**GIVEN TASK 1:** In the family history below, which two surnames were also names of Cherokee chiefs in Oklahoma in the late 1800s?
**GIVEN TASK 2:** Please return the portion of the family history below from "I grew up being" to "having black friends.)", copied word for word.

#### SUPPLIED TEXT ####

Seems that sort of migration, of extended families together, was common. Not like today, when a nuclear family or individual moves alone from coast to coast. (Well, there was John Downing who in the late 1850s left his family in Tennessee in order, it was claimed, to dig for gold in California; he was not seen again.)
That movement, the migration, the patterns of it, and how it ties into history is most interesting. I am much more conscious of being a product of history than before. Reading about colonial and frontier times has distinctly more personal significance than before.
Some oddities. Several times, in different family lines over generations, the same name would crop up in marriages. In my father's family, his mother was a Crane and so was his great grandmother born in 1800. My mother's grandmother was a Carriker, but so was her greatgrandmother whose daughter married a Carriker. My mother's other grandmother's antecedents had a daughter who married a Cloyse in Massachusetts, and then 2-3 generations down the line of ancestry runs through other Cloyes.
The Smiths and Cloyes' were interrelated in NY long before a Smith married the daughter of a woman descended from Cloyses. And the Smiths those Cloyes were peripherally related to included one Joseph Smith, who would go on to found the Mormon faith. These were probably not related to the Smith who was my grandfather, mind you. Different lines.
I grew up being told that I was part Indian, that my father was born on a reservation in Alabama; well, there were of course Indians in Alabama, though no reservations. Later I would learn that Indian ancestry was looked on with disapproval. (My mother said years later that if she knew that about my father she would not have married him. She was, and is, quite racist despite having black friends.)
My father was it seems actually born in Oklahoma in Indian Territory, and while there are some candidates for Indian descent among his forbears (Brumbelow and/or Uzzel and/or Crane), it seems very likely on my mother's side. I note that on her mother's side, a Downing married a Mayes. Well, both Downing and Mayes were the names of Cherokee chiefs in Oklahoma in the late 1800s. Quite possibly there was intermarriage in my family with Indians while they were in Tennessee or North Carolina. The most likely candidate for Indianhood was on my mother's father's side, where internet sources say a bride known only as "Neoma Naomi" is thought to have been Cherokee.
Names change over time. Starring becomes Stearnes or Starns or even Stern. Karcher becomes Carriker. Baughman becomes Bachman. (It is interesting that my mother pronounces "Bachman" as "Bawkman." This is probably how you would have pronounced Baughman. She of course knew her grandfather John Bachman Downing (1856-1944), who told her of being raised by his grandparents in Tennessee after his father left, and having gone to North Carolina to work when he was in his mid-teens, then marrying and traveling to Dallas with the Board family.) Gerlach becomes Carlock. Guthmann becomes Gutmann or Goodman. Cloyes is variously Cloyse or even Clayes. Some forms are artifacts of genealogists; for example you see the name listed as "Clayes-Cloyes," which is actually stating alternate forms; it is possible that the name given as "Neoma Naomi" is like that.
Why do the names change? On reason is that some ancestors were illiterate and knew pronunciations but not spellings. Another is that spelling rules were less fixed than today. Another was the anglicization of names.

#### ROWS ####

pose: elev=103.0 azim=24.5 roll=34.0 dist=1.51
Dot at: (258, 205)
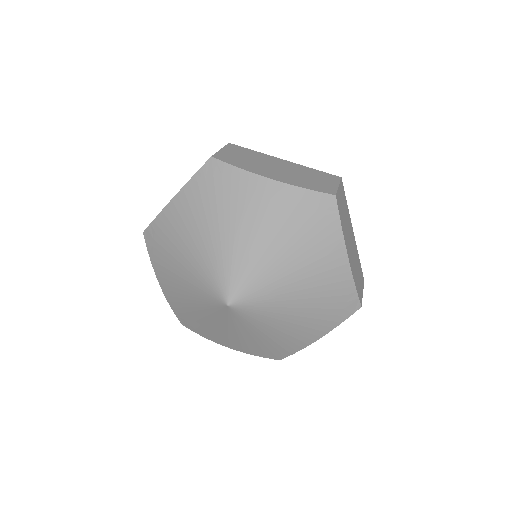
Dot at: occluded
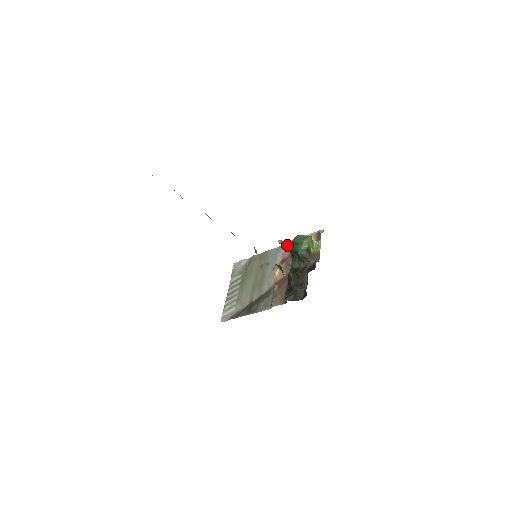
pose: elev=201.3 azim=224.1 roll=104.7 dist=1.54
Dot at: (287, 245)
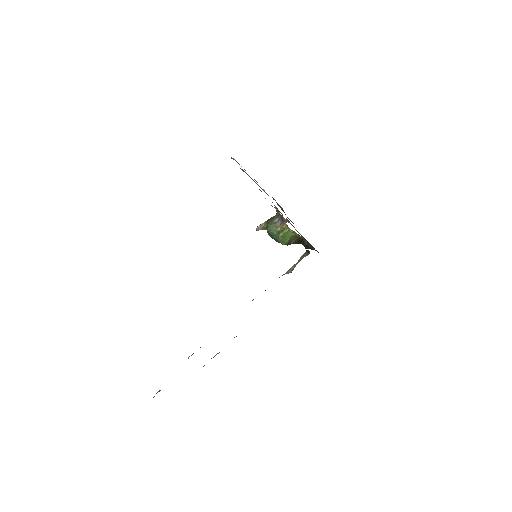
Dot at: occluded
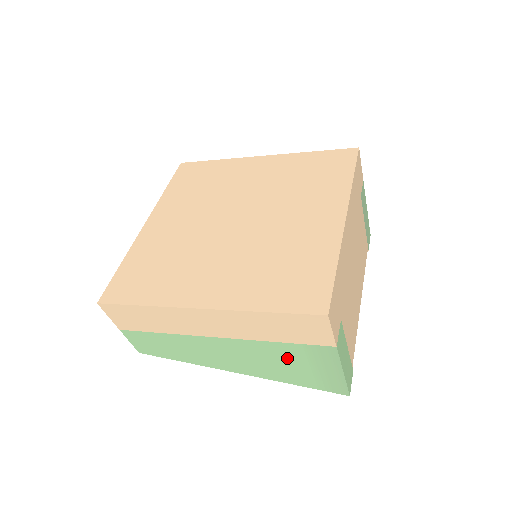
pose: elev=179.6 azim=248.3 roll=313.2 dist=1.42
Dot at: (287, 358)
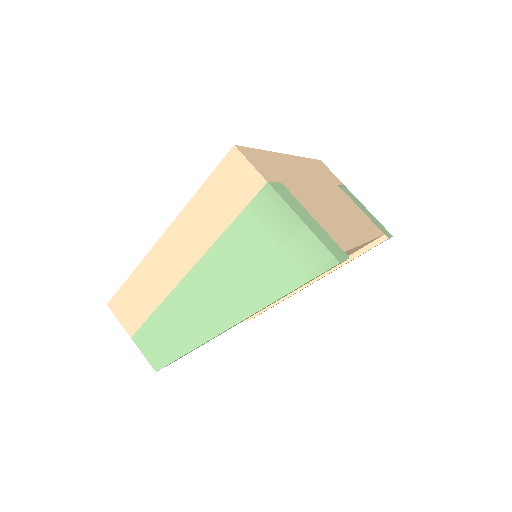
Dot at: (251, 246)
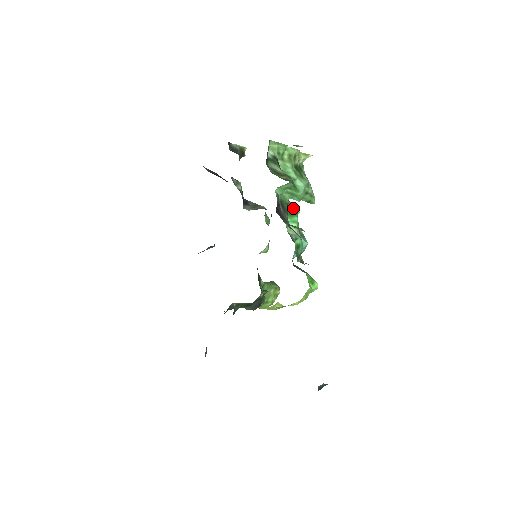
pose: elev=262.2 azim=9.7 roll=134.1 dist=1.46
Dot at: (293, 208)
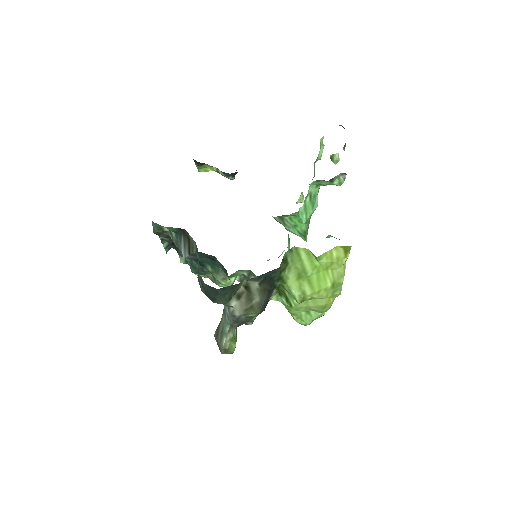
Dot at: occluded
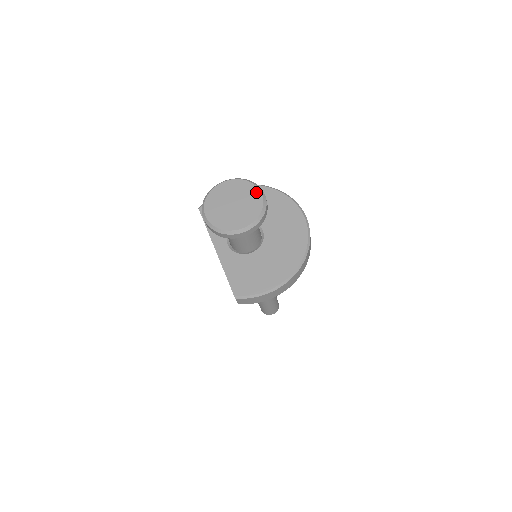
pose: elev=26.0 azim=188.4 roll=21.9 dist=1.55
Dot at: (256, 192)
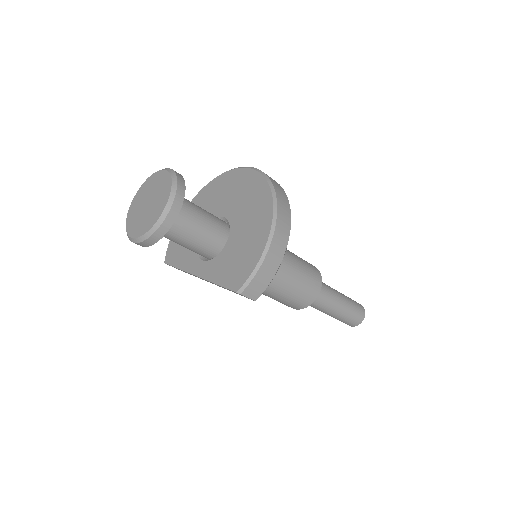
Dot at: (160, 174)
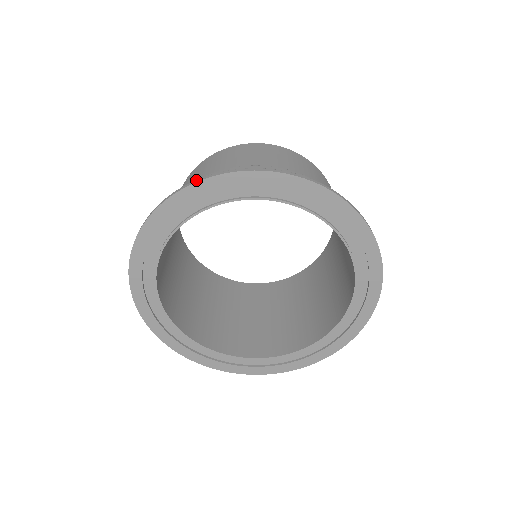
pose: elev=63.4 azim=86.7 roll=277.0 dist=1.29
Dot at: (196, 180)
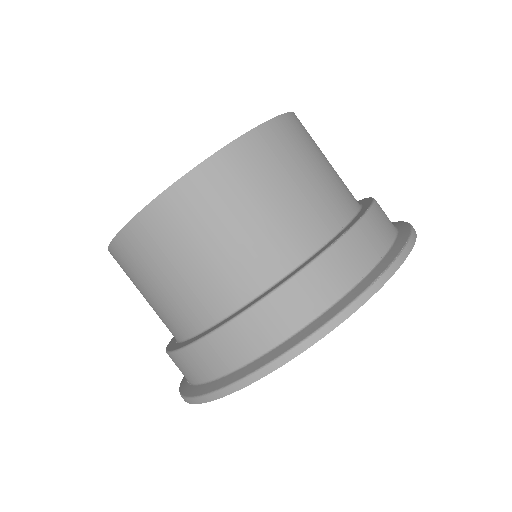
Dot at: (202, 399)
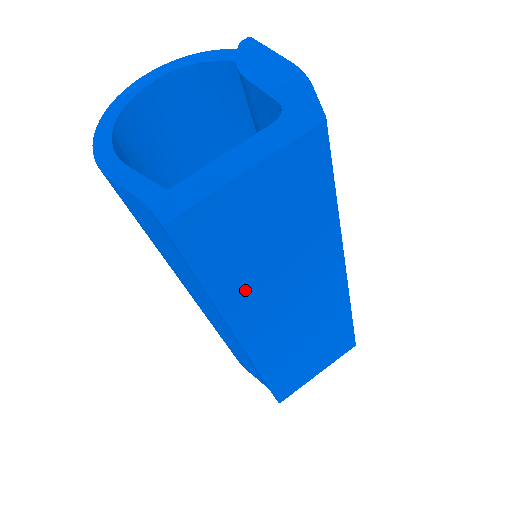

####

**FULL OUTPUT 1:** Downing and Mayes.

**FULL OUTPUT 2:**
I grew up being told that I was part Indian, that my father was born on a reservation in Alabama; well, there were of course Indians in Alabama, though no reservations. Later I would learn that Indian ancestry was looked on with disapproval. (My mother said years later that if she knew that about my father she would not have married him. She was, and is, quite racist despite having black friends.)